NASA is collecting digital photos and names from the public to launch on the two final space shuttle missions scheduled before the reusable space planes retire for good. The photos and names can be uploaded to a new website under the “Face in Space” program.

“The Space Shuttle Program belongs to the public, and we are excited when we can provide an opportunity for people to share the adventure of our missions,” NASA’s space shuttle program chief, John Shannon, said in a statement. “This website will allow you to be a part of history and participate as we complete our final missions.”

NASA’s next shuttle mission is slated for Sept. 16 when Space Shuttle Discovery, the oldest orbiter in the fleet, will deliver a robot assistant, called Robonaut 2, to the international space station along with a cargo pod refitted to serve as a permanent storage module for the orbiting lab.

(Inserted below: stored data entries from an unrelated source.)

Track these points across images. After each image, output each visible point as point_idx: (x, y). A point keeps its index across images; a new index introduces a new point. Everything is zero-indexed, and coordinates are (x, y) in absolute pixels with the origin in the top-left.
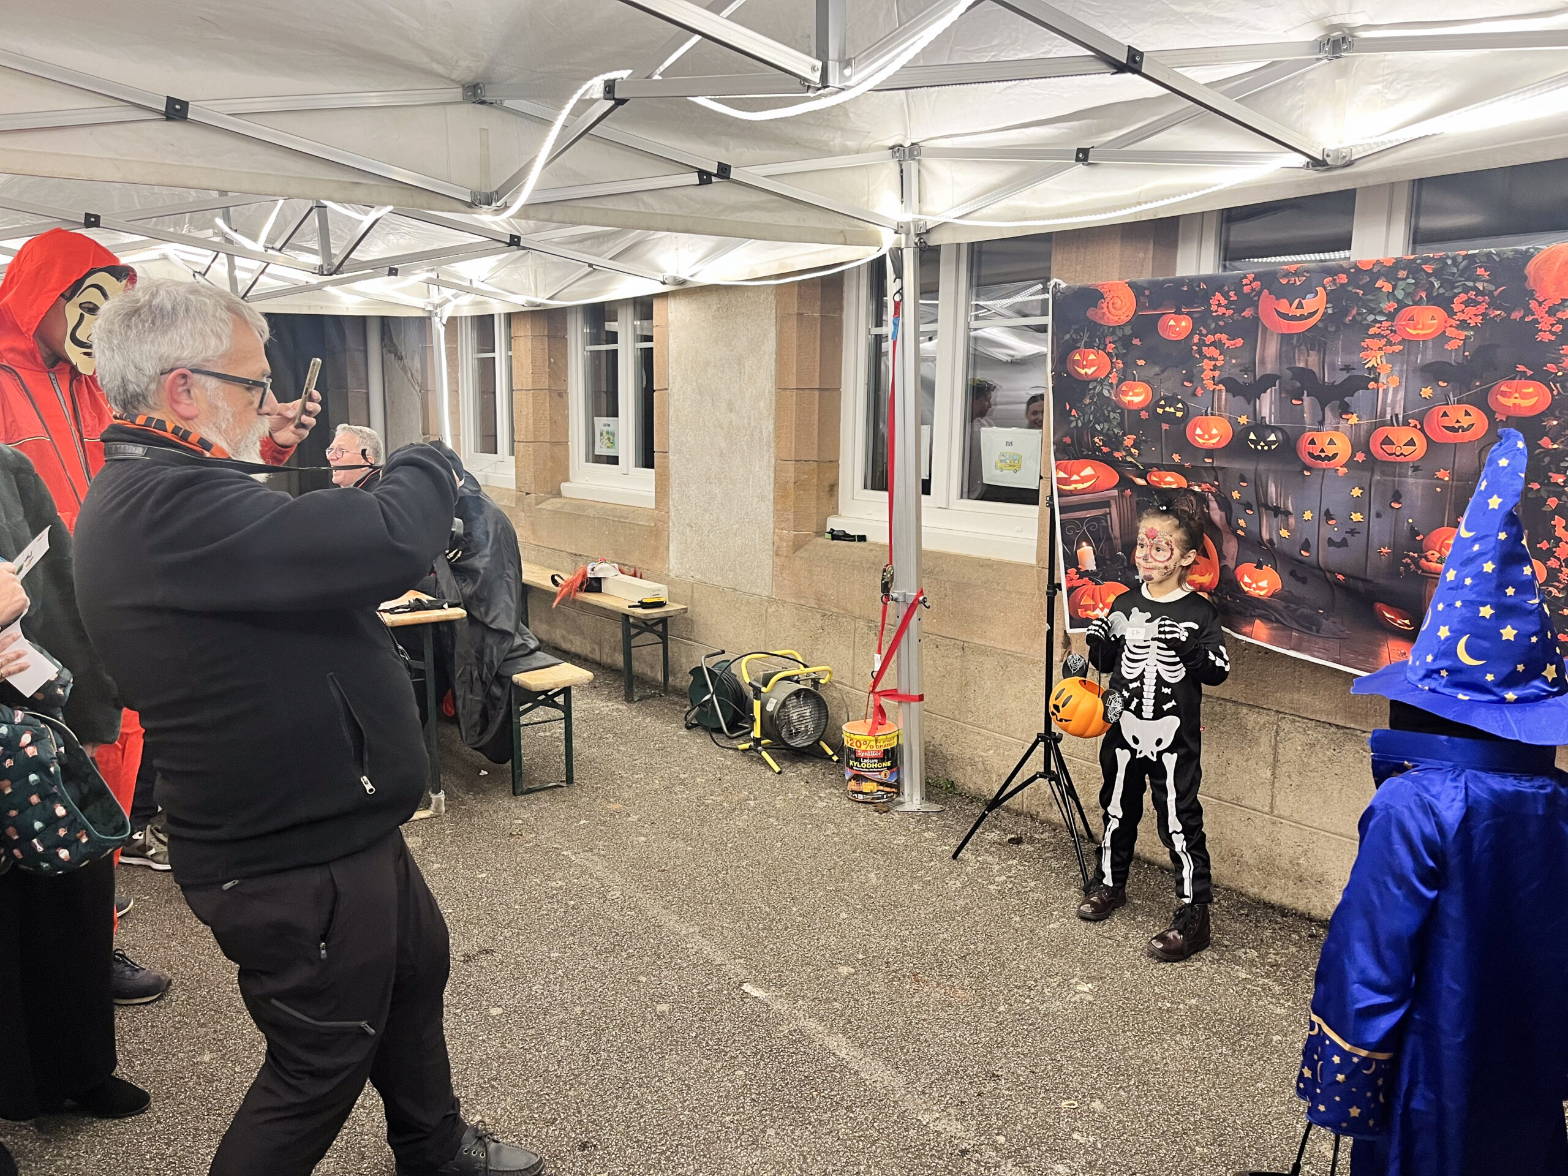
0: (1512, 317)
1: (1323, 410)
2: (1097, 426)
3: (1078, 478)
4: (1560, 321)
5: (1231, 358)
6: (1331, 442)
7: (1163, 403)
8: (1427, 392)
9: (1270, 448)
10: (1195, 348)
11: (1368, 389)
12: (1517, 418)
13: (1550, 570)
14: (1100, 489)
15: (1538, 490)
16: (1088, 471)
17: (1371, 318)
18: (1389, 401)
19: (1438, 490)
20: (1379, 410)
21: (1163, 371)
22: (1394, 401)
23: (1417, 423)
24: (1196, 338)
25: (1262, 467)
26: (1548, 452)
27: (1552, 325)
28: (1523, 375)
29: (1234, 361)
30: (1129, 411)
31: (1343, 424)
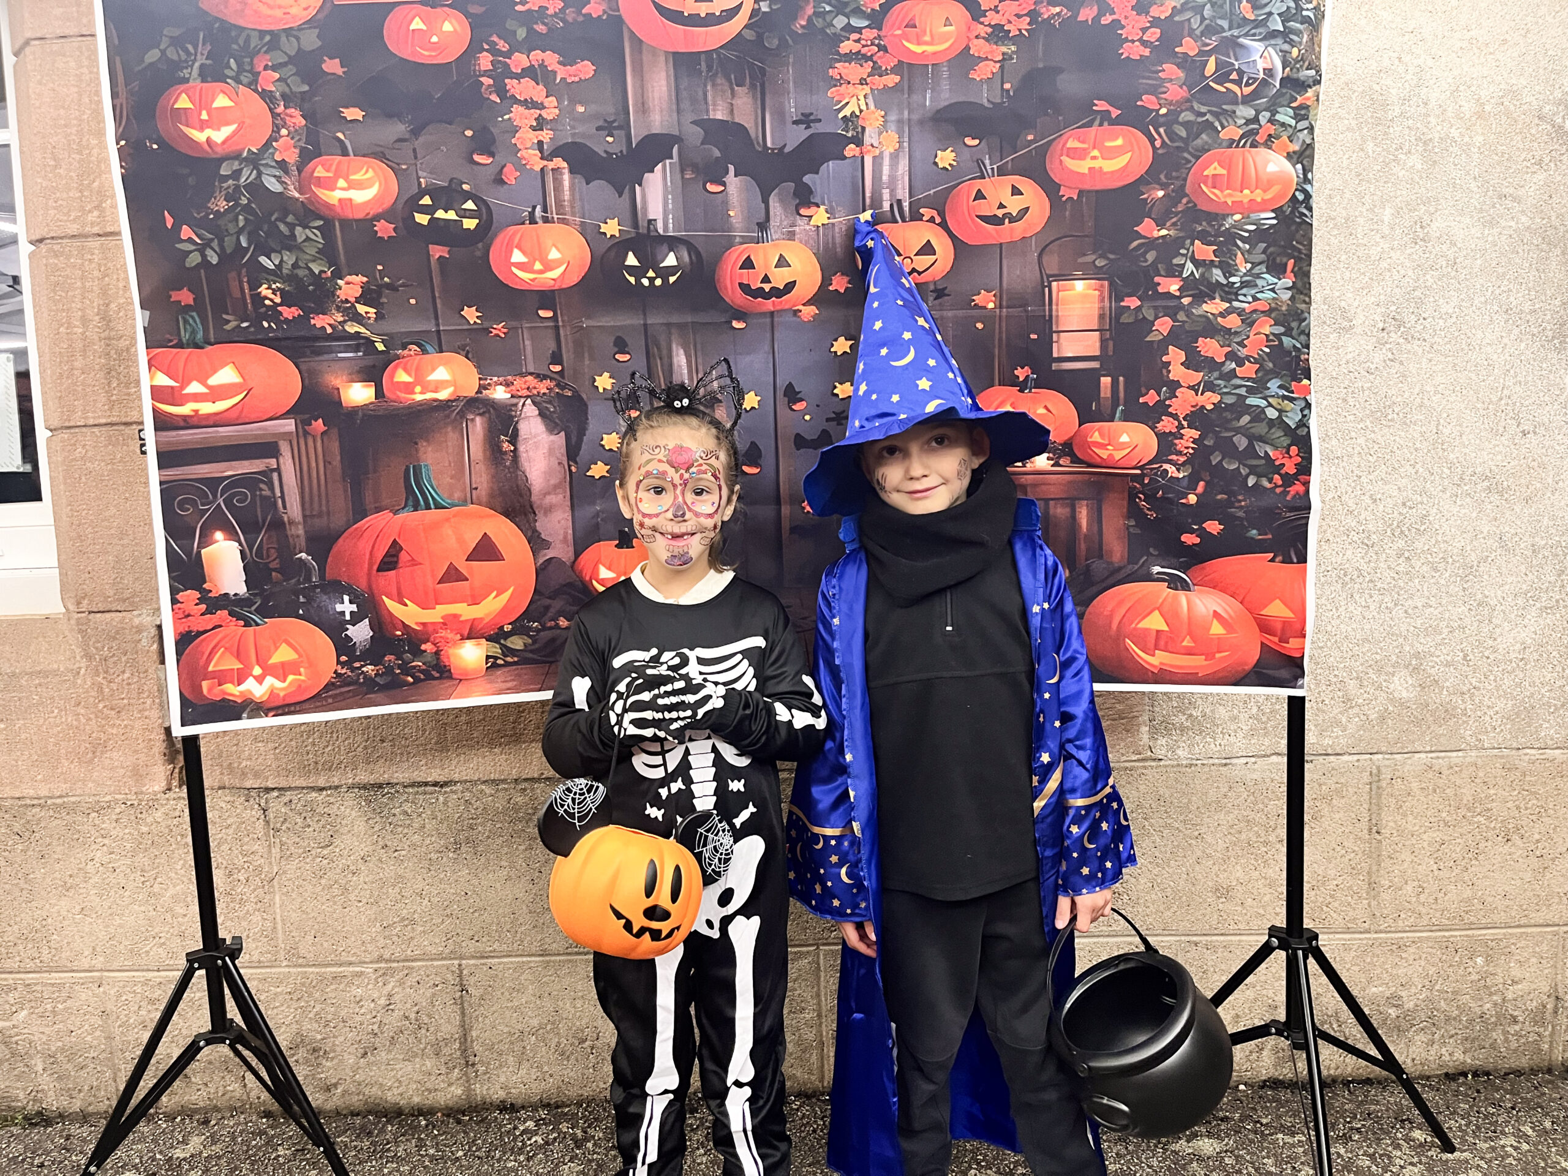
0: (1080, 18)
1: (766, 201)
2: (263, 260)
3: (202, 389)
4: (1156, 22)
5: (573, 102)
6: (782, 262)
7: (426, 201)
8: (946, 158)
9: (665, 280)
10: (487, 81)
11: (845, 158)
12: (1097, 191)
13: (1162, 437)
14: (253, 417)
15: (1139, 308)
16: (227, 375)
17: (840, 22)
18: (885, 178)
19: (980, 326)
20: (868, 194)
21: (416, 133)
22: (893, 178)
23: (934, 213)
24: (485, 61)
25: (655, 319)
26: (1152, 243)
27: (1144, 30)
28: (1105, 116)
29: (581, 109)
30: (345, 223)
31: (801, 226)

The U.S. space agency’s final shuttle flight will be onboard Endeavour, the fleet’s youngest spaceship. That mission is set to launch no earlier than Nov. 27 to deliver the Alpha Magnetic Spectrometer, a $1.5 billion astrophysics instrument to hunt for antimatter galaxies and other phenomena in universe.

So far, NASA has launched 132 space shuttle missions since the fleet first began flying in April 1981. The most recent mission, STS-132 last month, marked the 32nd and final mission for Space Shuttle Atlantis.

NASA is retiring its space shuttle program after nearly 30 years to make way for a more ambitious plan of sending astronauts to visit an asteroid by 2025 and then move on to Mars. The space agency plans to rely on commercial spaceships and rockets to launch American astronauts and cargo missions to the space station once the shuttle fleet retires. U.S. President Barack Obama has called for the cancellation of NASA’s initially planned post-shuttle program Constellation, which aimed to send astronauts back to the Moon.